Work order: Word for word, copy the records and drop the pictures.

Source information:
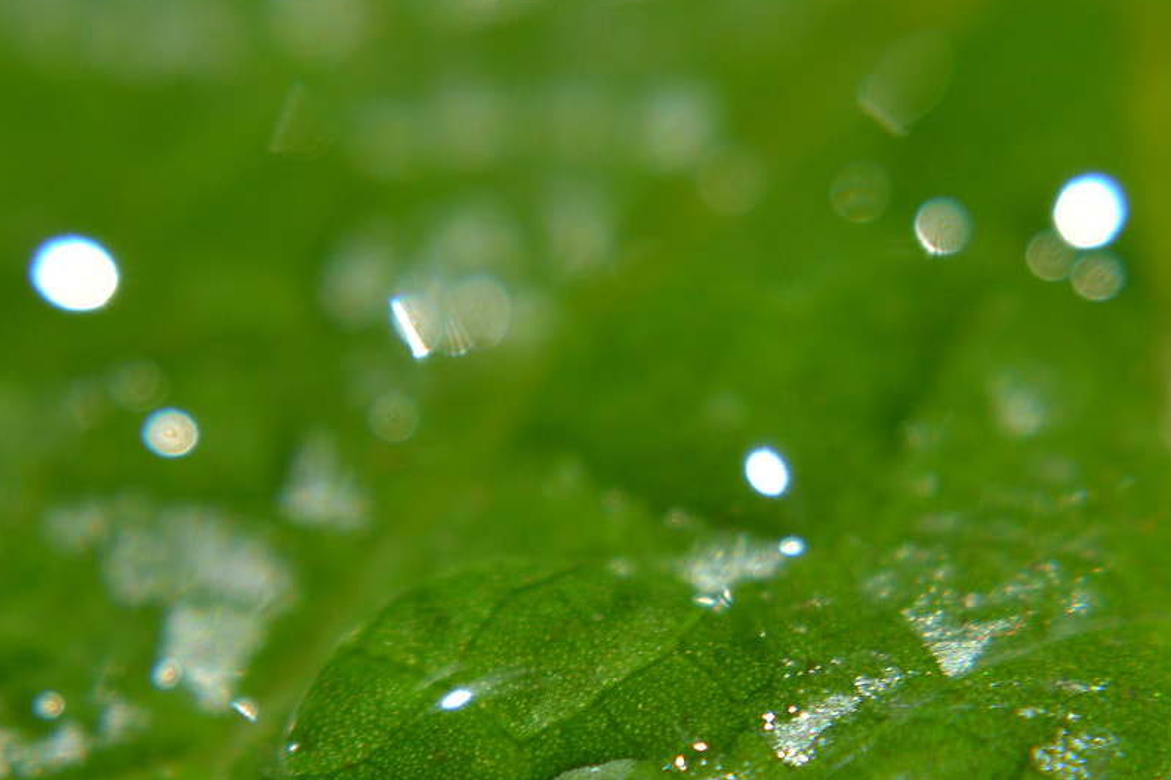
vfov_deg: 2.3
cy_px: 685
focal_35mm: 607
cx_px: 494
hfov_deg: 3.4
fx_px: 19739
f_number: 8
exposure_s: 1/125
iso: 110
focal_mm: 200
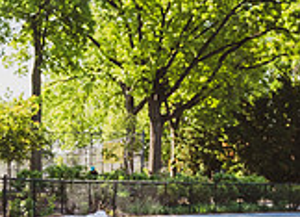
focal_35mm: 98
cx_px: -55
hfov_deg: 19.2
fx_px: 838
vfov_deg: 14.1
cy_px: 293
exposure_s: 1/640
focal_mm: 24
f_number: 4.5
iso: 400
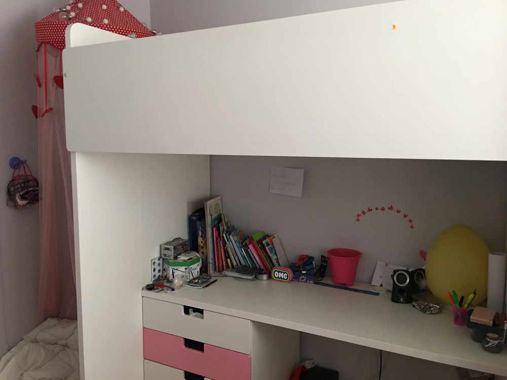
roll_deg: -0.2
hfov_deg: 61.7
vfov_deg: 48.2
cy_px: 190
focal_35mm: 29
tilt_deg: -5.2
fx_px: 425
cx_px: 254
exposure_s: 1/10
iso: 80
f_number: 2.2
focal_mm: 4.15
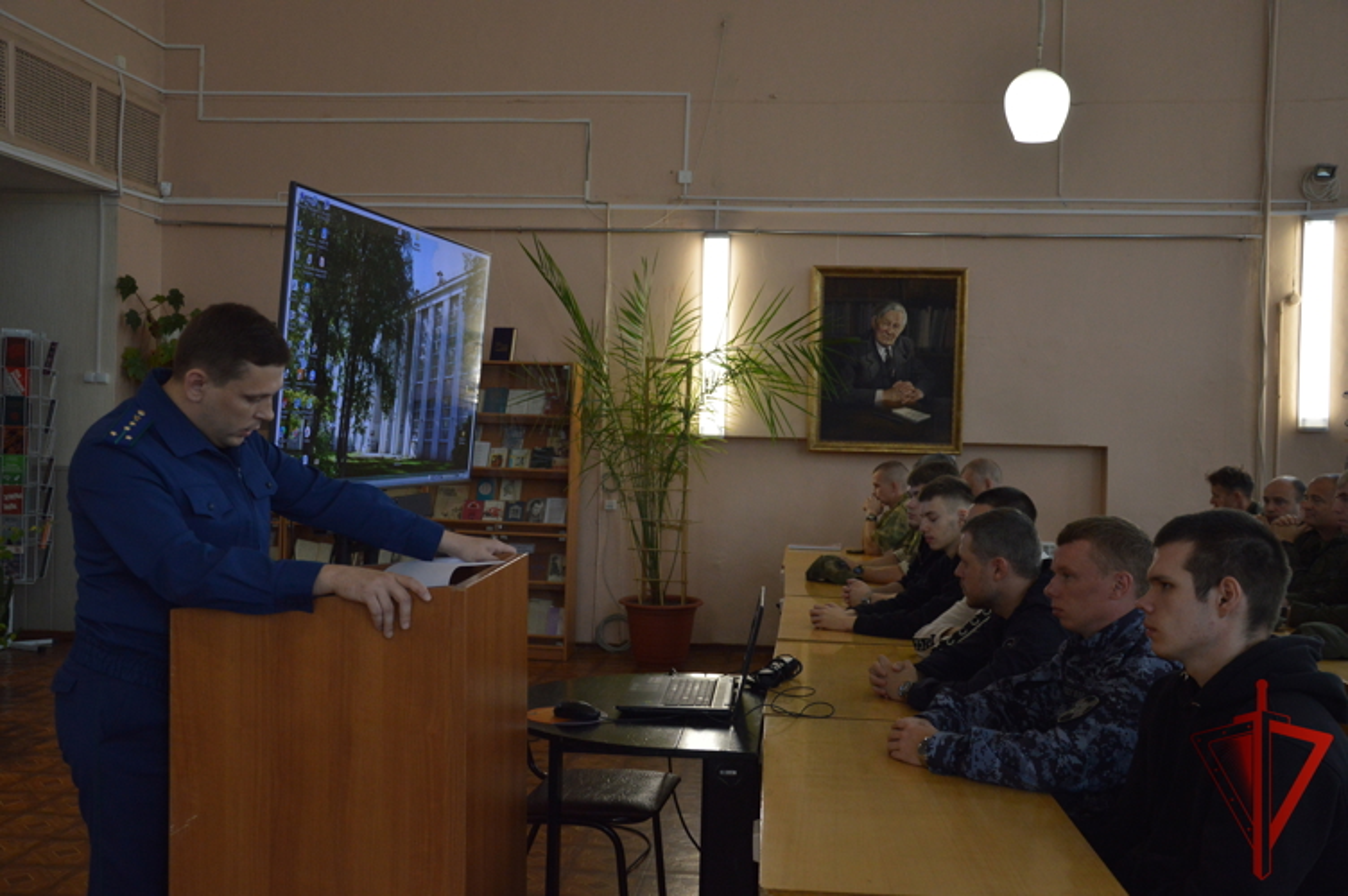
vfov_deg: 36.8
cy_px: 448
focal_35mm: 36
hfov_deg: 53.2
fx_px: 1347
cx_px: 674
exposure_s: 1/125
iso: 800
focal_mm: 24
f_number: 3.8
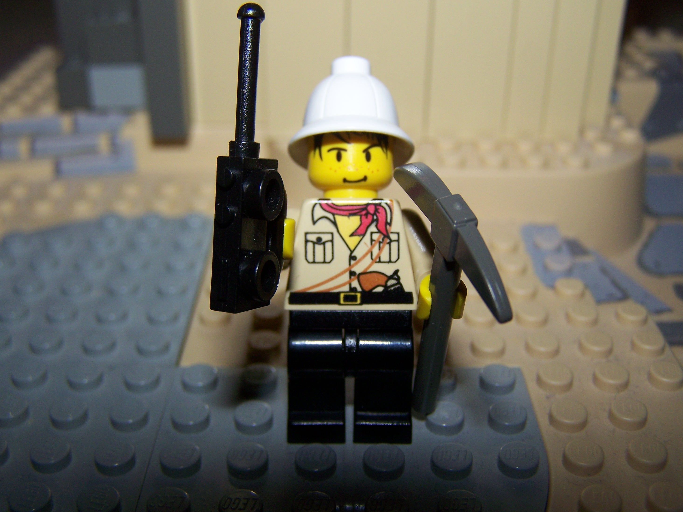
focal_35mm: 40
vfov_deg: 36.0
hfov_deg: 46.8
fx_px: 789
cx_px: 344
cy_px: 259
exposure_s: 1/60
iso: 80
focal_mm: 6.3
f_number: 2.8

Exercise answer:
vfov_deg: 2.3
cy_px: 685
focal_35mm: 607
cx_px: 494
hfov_deg: 3.4
fx_px: 19739
f_number: 8
exposure_s: 1/125
iso: 110
focal_mm: 200
focal_35mm: 98
cx_px: -55
hfov_deg: 19.2
fx_px: 838
vfov_deg: 14.1
cy_px: 293
exposure_s: 1/640
focal_mm: 24
f_number: 4.5
iso: 400
roll_deg: -0.2
hfov_deg: 61.7
vfov_deg: 48.2
cy_px: 190
focal_35mm: 29
tilt_deg: -5.2
fx_px: 425
cx_px: 254
exposure_s: 1/10
iso: 80
f_number: 2.2
focal_mm: 4.15
vfov_deg: 36.8
cy_px: 448
focal_35mm: 36
hfov_deg: 53.2
fx_px: 1347
cx_px: 674
exposure_s: 1/125
iso: 800
focal_mm: 24
f_number: 3.8
focal_35mm: 40
vfov_deg: 36.0
hfov_deg: 46.8
fx_px: 789
cx_px: 344
cy_px: 259
exposure_s: 1/60
iso: 80
focal_mm: 6.3
f_number: 2.8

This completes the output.